If you are in the geomatics business and like to read, than GPS by Paul E. Ceruzzi is another title that I am recommending as a must read assuming you want to learn about the detailed history of satellite navigation.
As Ceruzzi points out when GPS first took form in the early 1970’s (although the first components of what would become GPS were orbited in the late 1960’s) its creators were focused on satisfying the following criteria: availability, coverage, accuracy, user equipment and usability.
What’s missing? How about navigation? As Ceruzzi points out, many inventions end up being used in ways their creators never imagined. GPS certainly fits into that category.

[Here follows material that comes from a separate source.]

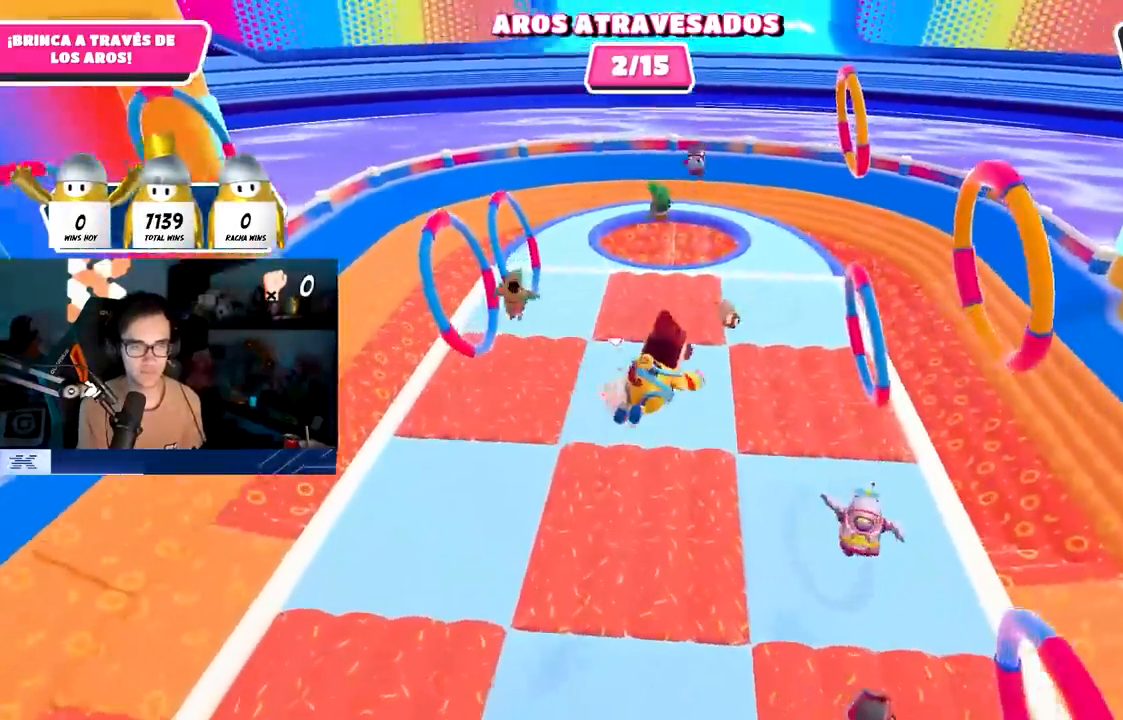
{"buttons": [], "left_stick": "up-right", "right_stick": "down-left", "events": [[33, "SQUARE", "up"], [67, "left_stick", "up"], [367, "right_stick", "down-left"], [467, "left_stick", "up-right"]]}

How did that happen? Ceruzzi explains that the once-obscure space technology that was GPS in the beginning collided with three other disruptive technologies – the Internet, the microprocessor and the cell phone. I guess the early developers could never have imagined all of that technology intersecting.
Ceruzzi reminds us that many people think of the 70’s as a “fallow” period. Missions to the Moon were cancelled in 1972, the Space Shuttle was plagued with delays, Skylab fell back to the Earth in 1979. In large part OPEC was to blame for a cultural and economic shock.
The truth of it was all of the ground work for GPS was laid in that decade providing the free worldwide coverage that is now being exploited by anyone who owns a cell phone. Incredible.